Some economists had estimated that the Chinese economy suffered a loss of
over 500 billion yuan from the earthquake, more than three times that caused by
the snow and ice storm in February, which swept across central China and
disrupted transportation and the energy supply and pushed up commodities prices.
Zhuang, of the ADB, maintained that the earthquake's impact on the Chinese
economy will be quite limited since Sichuan's GDP accounted for no more than
five percent of the country's total.
Reconstruction under market economy
When the Tangshan earthquake struck in 1976, the Chinese people were living
under a strictly-planned economy and didn't have many private property.
Thirty-two years later, China has become a market economy. But in the
reconstruction after the Wenchuan quake, the government still has to play a
central role, said Zhuang.
The Chinese economy will be faced with a tough issue in helping those
hundreds of thousands of people who lost their private property and wealth in
the quake, said Wang.
Accordingly, governmental departments will have to make a thorough
investigation and provide quake victims with different levels of assistance
based on their losses, said the economist.
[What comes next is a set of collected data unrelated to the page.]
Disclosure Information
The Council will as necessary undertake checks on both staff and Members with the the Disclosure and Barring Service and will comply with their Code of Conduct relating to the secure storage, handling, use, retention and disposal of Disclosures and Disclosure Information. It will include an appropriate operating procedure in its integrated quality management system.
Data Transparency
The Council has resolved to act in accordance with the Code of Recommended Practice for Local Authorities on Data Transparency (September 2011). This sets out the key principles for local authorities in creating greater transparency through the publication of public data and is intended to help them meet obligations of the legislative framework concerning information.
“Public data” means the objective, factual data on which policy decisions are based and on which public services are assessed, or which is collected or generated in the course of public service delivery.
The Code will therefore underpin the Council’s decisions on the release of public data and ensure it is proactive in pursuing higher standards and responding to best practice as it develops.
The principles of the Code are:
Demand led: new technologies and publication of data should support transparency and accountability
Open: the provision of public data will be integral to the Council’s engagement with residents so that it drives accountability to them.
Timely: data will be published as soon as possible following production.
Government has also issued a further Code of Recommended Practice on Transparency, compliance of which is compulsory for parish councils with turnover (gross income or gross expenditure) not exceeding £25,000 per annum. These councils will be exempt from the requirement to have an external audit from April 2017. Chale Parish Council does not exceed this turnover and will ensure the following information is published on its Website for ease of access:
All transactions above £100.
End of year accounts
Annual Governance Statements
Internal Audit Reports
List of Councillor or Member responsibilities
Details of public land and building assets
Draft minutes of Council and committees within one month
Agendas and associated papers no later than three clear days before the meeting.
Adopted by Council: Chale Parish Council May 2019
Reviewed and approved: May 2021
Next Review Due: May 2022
To help reconstruction, the Chinese government will need to formulate some
special policies and provide a large amount of money and materials, Zhuang
added.
He is right. Over the last two days, the government has already churned out
some preferential policies to support the incoming reconstruction process in
quake-ravaged regions.
On Monday, the People's Bank of China (PBOC, the central bank) and the China
Banking Regulatory Commission (CBRC) issued a notice, requesting Chinese banks
to provide financial support, including extension of loan maturities, for relief
and reconstruction in quake-hit regions.
Banks should not push for loan repayment if debtors fall behind in payments,
nor should they impose fines for defaults or add default notices to borrowers'
credit records, said the notice.
On Zhu's case, PBOC's vice governor Su Ning had said his bank was considering
"special solutions" for mortgage loans as many borrowers were either killed in
the quake or had lost their homes. Further, an expected decline in borrowers'
incomes following the quake would make the mortgage a heavy burden for them.
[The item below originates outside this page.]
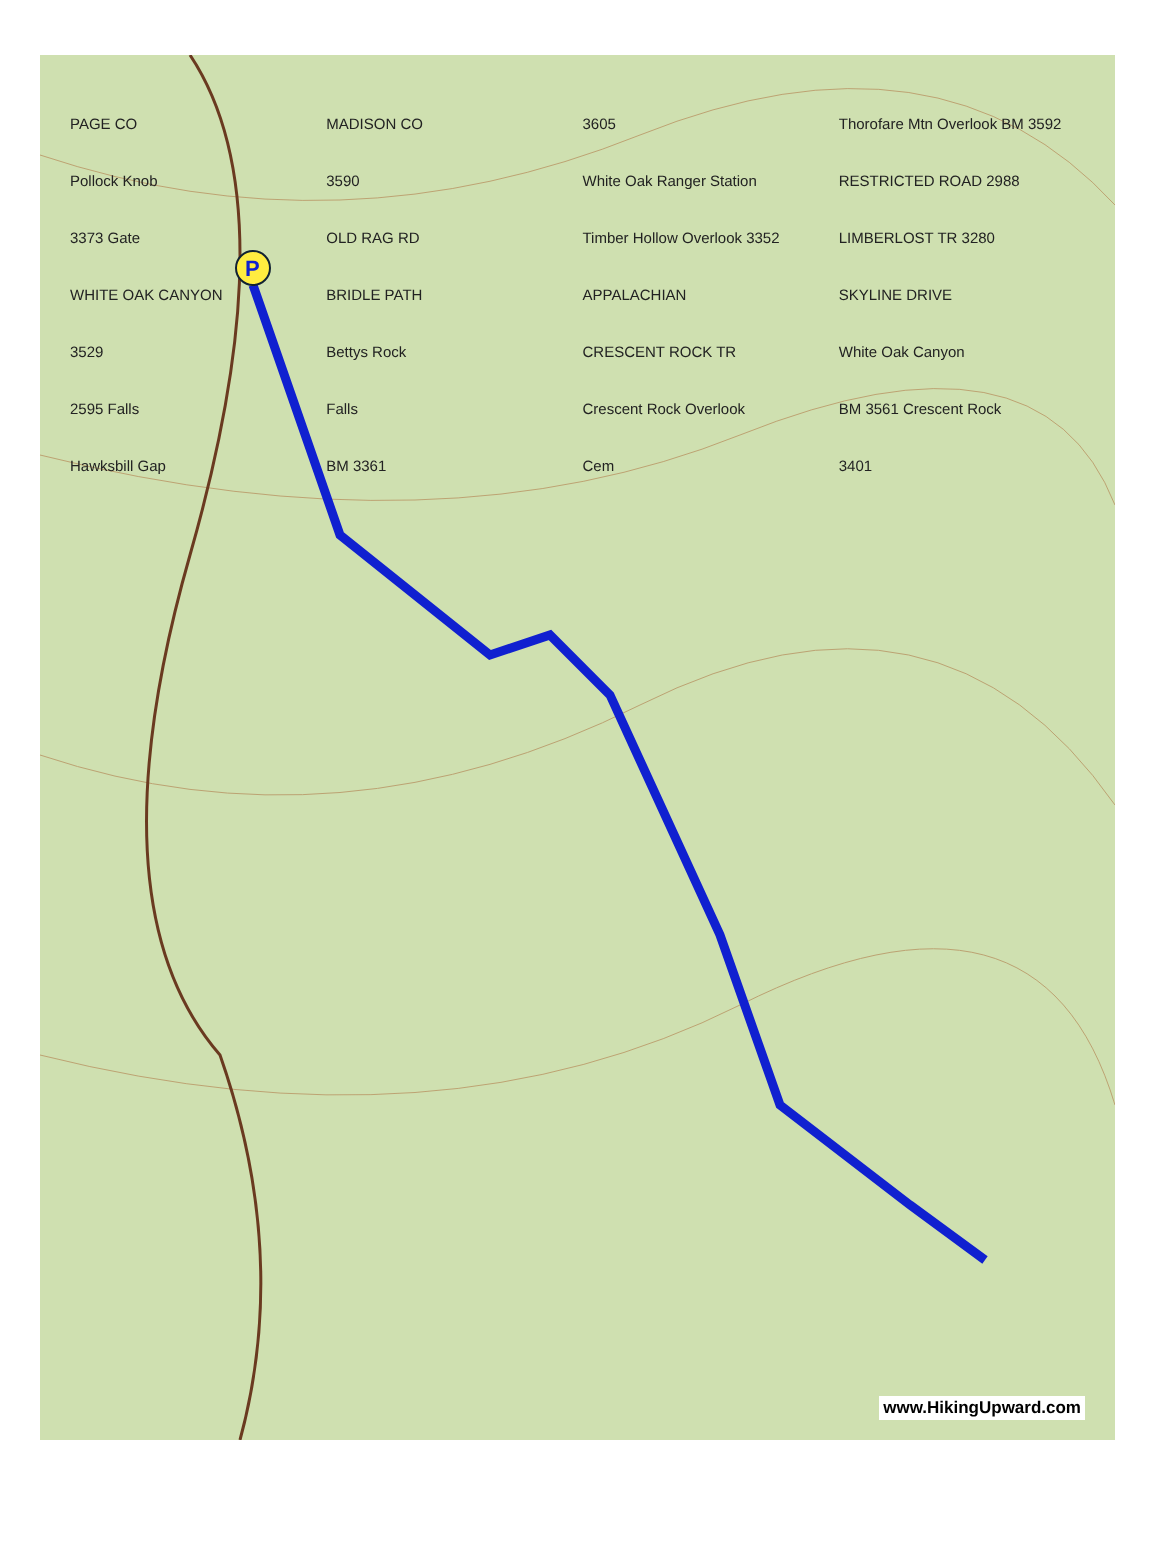P
PAGE CO MADISON CO 3605 Thorofare Mtn Overlook BM 3592 Pollock Knob 3590 White Oak Ranger Station RESTRICTED ROAD 2988 3373 Gate OLD RAG RD Timber Hollow Overlook 3352 LIMBERLOST TR 3280 WHITE OAK CANYON BRIDLE PATH APPALACHIAN SKYLINE DRIVE 3529 Bettys Rock CRESCENT ROCK TR White Oak Canyon 2595 Falls Falls Crescent Rock Overlook BM 3561 Crescent Rock Hawksbill Gap BM 3361 Cem 3401
www.HikingUpward.com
Also on Monday, the Chinese Ministry of Finance and the State Administration
of Taxation jointly decided to give preferential taxation treatment to
quake-stricken areas.
According to the circular, the country will give preferential tax treatment
to the fight against earthquake and reconstruction after the quake in terms of
corporate income tax, individual income tax, property tax, contract tax,
resource tax, urban land use tax, vehicle and ship use tax, and import and
export tax.
A much stronger economy
After the Wenchuan quake, a rich couple who are survivors of the 1976
earthquake, won plaudits from ordinary Chinese for their generosity in making
charitable donation for Wenchuan quake victims.
Zhang Xiangqing, in his late 30s, and his wife surprised many Chinese by
donating a total of 100 million yuan for quake relief and reconstruction work.
The Zhangs, who founded and own the Tianjin Rockcheck Steel Group Co., Ltd.,
said they would like to help people in quake-hit zones to rebuild their homes
and "earthquake-proof schools".
The couple is just a typical example of how ordinary Chinese, including a lot
of newly-wealthy people and celebrities who became millionaires or even
billionaires in recent years, are taking on unprecedented philanthropic
activities to help quake relief and the ensuing reconstruction.
By Tuesday noon, donations for Sichuan earthquake relief work had reached
13.925 billion yuan (US$2.01 billion) with 12.516 billion yuan in cash and 1.408
billion yuan in goods.
Governmental officials had said that as relief work was drawing to an end,
these donations will be used for reconstruction.
Such generous donations for a devastating disaster were unprecedented in
China's history in terms of the total figure and the broad participation of the
public.
Besides making charitable donations, there were other means to extend help.
Chen Guangbiao, chief executive of conglomerate Jiangsu Huangpu Investment
who has been active in philanthropy, had brought 120 drivers and 60 digging
machines from eastern China all the way to Sichuan to assist relief and road
reconstruction there.
China Life Insurance (Group) Co., the nation's largest life insurer, which
donated 16 million yuan in cash for quake relief, announced on May 14 that the
company would pay all the living costs of those orphaned in the quake until they
reached the age of18.
Some ordinary Chinese took advantage of soaring private car ownership and
drove their vehicles from across the country to the quake-hit zones to give a
helping hand.
All these were made possible partly because the Chinese economy, now the
world's fourth largest, and living standards of Chinese people have risen
remarkably in the last 30 years of reform and opening up.
Zhuang, of the ADB, said a much stronger Chinese economy in comparison with
that of 1976 has provided a solid basis for reconstruction efforts.
Moreover, he said, today's China has become increasingly open to
international assistance in both disaster relief and reconstruction, which will
enable it to make use of international resources.